(Items listed in a dataset)

※ ※ ※

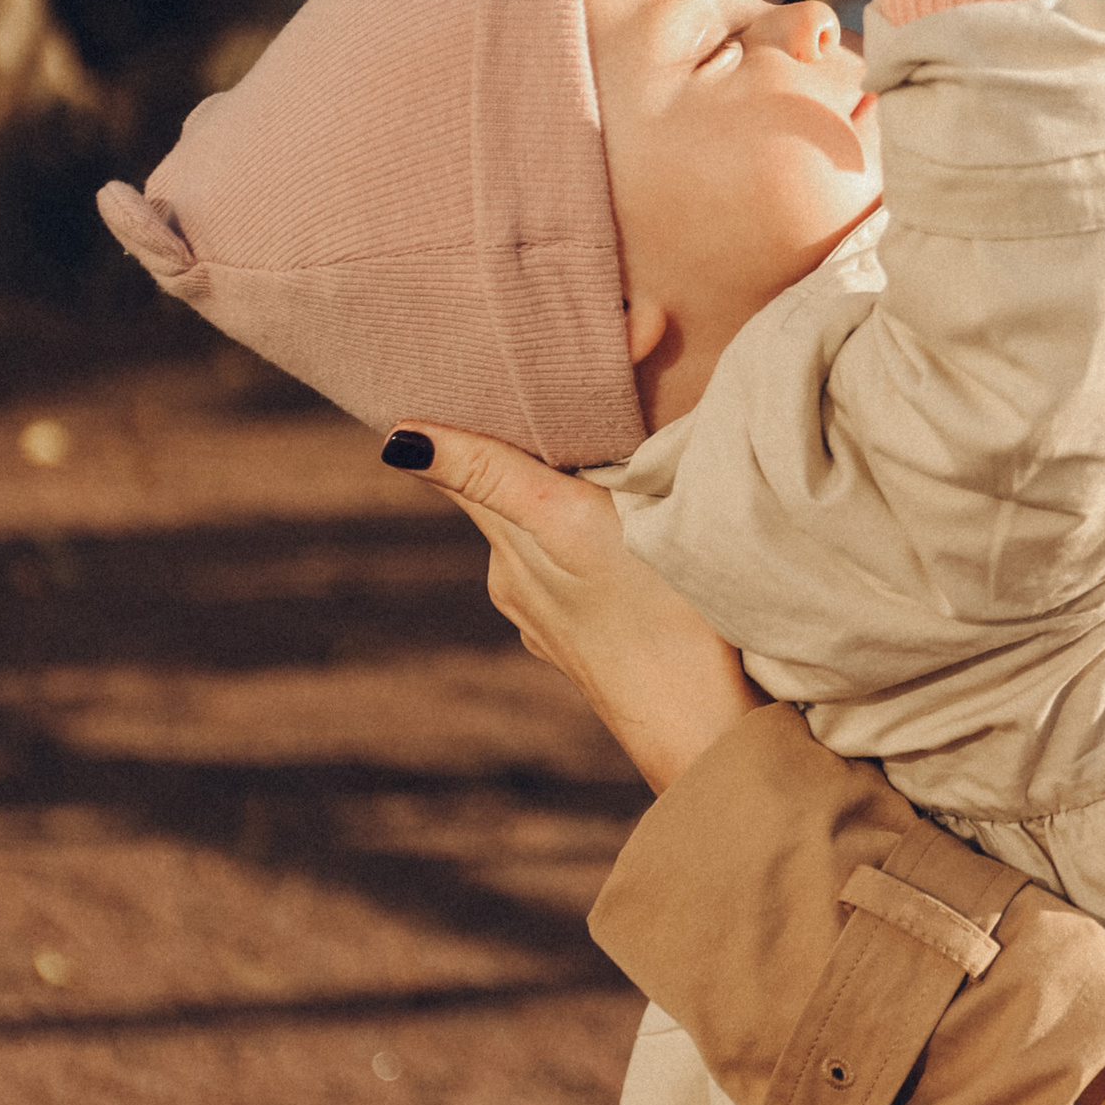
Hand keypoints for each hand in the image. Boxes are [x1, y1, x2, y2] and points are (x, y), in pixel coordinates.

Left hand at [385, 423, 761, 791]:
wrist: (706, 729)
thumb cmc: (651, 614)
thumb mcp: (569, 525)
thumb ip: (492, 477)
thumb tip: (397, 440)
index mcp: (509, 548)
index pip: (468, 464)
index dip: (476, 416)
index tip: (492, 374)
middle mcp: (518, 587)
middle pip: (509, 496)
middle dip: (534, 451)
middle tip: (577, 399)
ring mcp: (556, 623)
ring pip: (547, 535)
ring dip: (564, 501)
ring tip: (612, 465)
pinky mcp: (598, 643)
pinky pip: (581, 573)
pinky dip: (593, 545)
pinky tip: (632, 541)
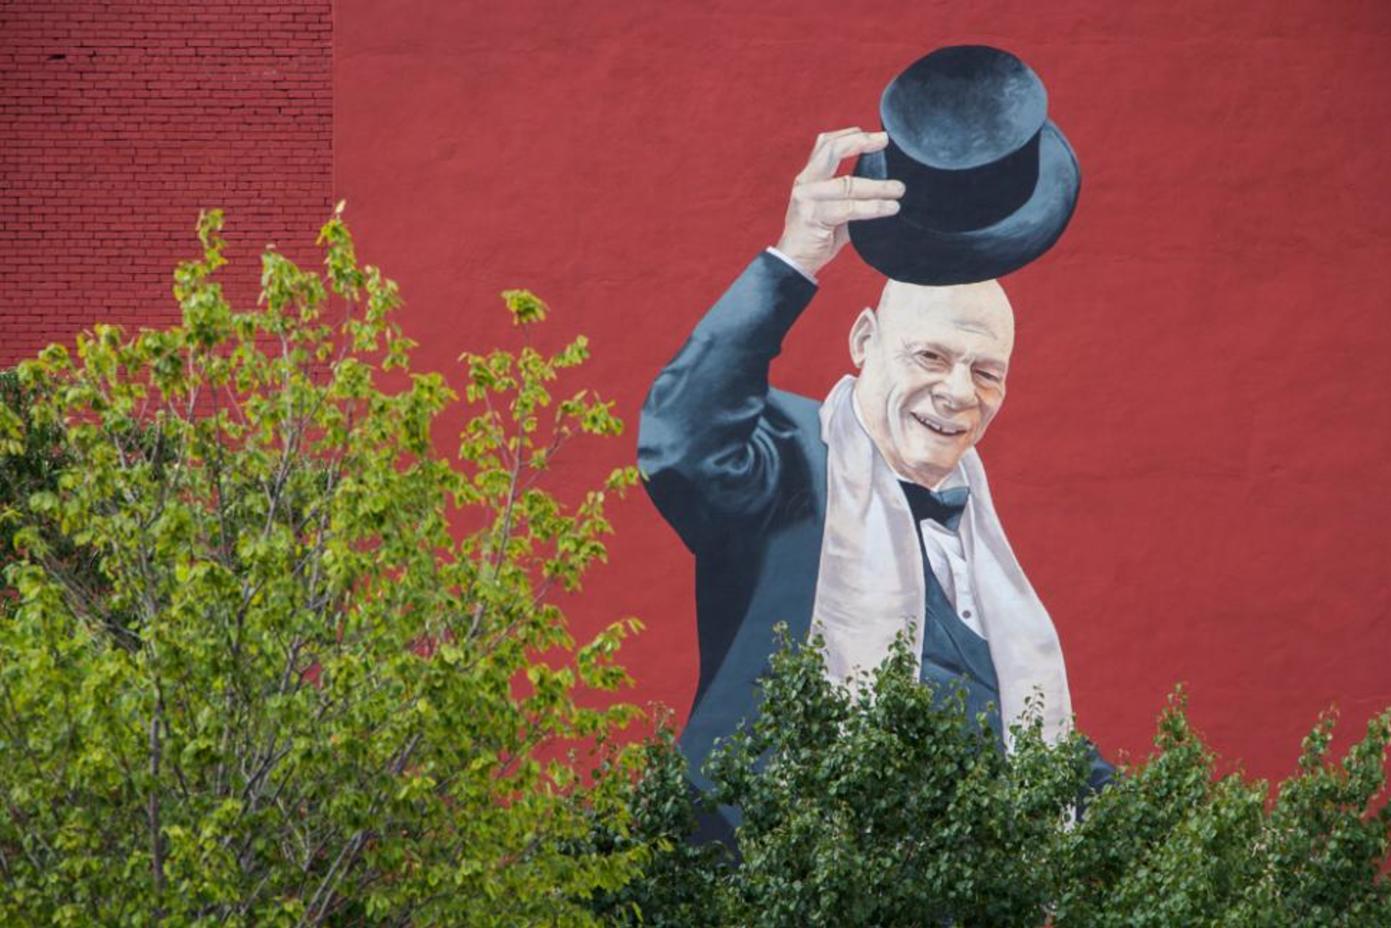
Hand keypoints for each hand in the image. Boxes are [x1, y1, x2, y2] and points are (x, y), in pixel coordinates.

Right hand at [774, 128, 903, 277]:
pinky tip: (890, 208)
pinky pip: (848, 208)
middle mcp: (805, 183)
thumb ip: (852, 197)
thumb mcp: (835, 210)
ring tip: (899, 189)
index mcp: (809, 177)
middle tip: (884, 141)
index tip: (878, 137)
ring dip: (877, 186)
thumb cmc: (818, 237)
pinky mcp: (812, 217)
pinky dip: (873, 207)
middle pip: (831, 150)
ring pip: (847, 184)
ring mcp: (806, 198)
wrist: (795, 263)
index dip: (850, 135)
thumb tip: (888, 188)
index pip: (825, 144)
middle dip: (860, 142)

※ ※ ※

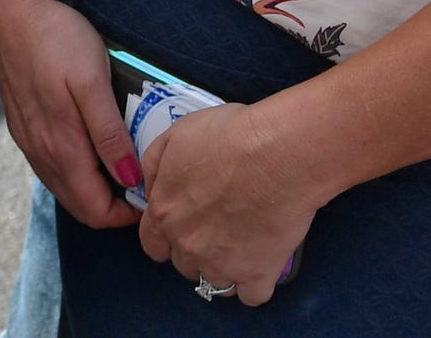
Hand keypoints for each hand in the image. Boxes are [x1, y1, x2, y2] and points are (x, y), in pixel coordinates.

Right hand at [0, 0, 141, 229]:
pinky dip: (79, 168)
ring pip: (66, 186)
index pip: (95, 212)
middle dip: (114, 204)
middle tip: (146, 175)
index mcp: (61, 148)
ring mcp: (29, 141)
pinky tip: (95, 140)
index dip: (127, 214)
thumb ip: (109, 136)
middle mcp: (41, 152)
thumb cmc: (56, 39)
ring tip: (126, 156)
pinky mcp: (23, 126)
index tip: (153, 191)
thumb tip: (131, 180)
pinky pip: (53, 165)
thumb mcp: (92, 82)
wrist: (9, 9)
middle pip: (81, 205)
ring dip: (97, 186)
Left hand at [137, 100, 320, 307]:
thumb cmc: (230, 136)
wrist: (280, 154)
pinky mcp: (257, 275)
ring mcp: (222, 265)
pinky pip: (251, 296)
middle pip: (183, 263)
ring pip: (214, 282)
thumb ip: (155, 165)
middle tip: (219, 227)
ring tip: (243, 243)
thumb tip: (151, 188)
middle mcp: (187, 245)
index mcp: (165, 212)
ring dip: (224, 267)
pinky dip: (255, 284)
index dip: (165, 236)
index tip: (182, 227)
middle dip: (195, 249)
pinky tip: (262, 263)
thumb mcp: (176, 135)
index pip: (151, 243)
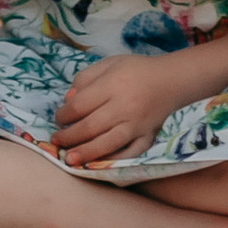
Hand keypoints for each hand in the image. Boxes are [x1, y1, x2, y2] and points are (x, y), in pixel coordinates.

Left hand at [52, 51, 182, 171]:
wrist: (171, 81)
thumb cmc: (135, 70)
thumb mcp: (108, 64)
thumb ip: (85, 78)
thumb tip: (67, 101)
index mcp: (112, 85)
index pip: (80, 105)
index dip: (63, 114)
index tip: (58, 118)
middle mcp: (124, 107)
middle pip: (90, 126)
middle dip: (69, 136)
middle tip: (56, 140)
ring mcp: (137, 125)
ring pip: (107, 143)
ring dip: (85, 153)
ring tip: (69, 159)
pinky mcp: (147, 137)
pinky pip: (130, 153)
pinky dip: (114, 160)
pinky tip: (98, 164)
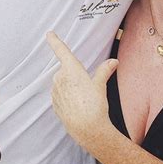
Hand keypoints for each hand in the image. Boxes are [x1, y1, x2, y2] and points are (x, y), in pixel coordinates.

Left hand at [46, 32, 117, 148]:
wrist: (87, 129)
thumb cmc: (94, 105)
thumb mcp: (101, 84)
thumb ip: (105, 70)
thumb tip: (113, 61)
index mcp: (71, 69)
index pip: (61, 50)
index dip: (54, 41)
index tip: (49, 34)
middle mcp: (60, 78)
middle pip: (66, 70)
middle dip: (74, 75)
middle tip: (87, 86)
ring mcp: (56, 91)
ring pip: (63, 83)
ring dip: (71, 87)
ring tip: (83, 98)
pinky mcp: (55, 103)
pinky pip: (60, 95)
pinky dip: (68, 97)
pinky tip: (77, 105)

※ ※ ※

Work from the entries above. Set down exactly and only the lines from the line with "ring mcp: (556, 623)" to the line with "wrist: (795, 263)", both included, and leave the pictures out.

### Your response
ring mcp: (556, 623)
ring pip: (547, 535)
ring dip: (564, 501)
ring tip: (612, 465)
pinky mcp: (598, 643)
pinky pip: (581, 573)
pinky dip: (593, 545)
pinky tip: (632, 541)
Hand keypoints for each hand in the image. Boxes are [x1, y1, x2, y2] and points are (x, y), in pixel coordinates.

Right hand at [774, 128, 903, 277]:
pinky tip: (890, 208)
pinky pip: (848, 208)
middle mcp: (805, 183)
thumb ip: (852, 197)
thumb mcp: (835, 210)
ring tip: (899, 189)
index mcp: (809, 177)
middle tip: (884, 141)
index tip: (878, 137)
ring dip: (877, 186)
thumb cmc: (818, 237)
pinky mcp: (812, 217)
pinky dip: (873, 207)
middle pip: (831, 150)
ring pip: (847, 184)
ring mcp: (806, 198)
wrist: (795, 263)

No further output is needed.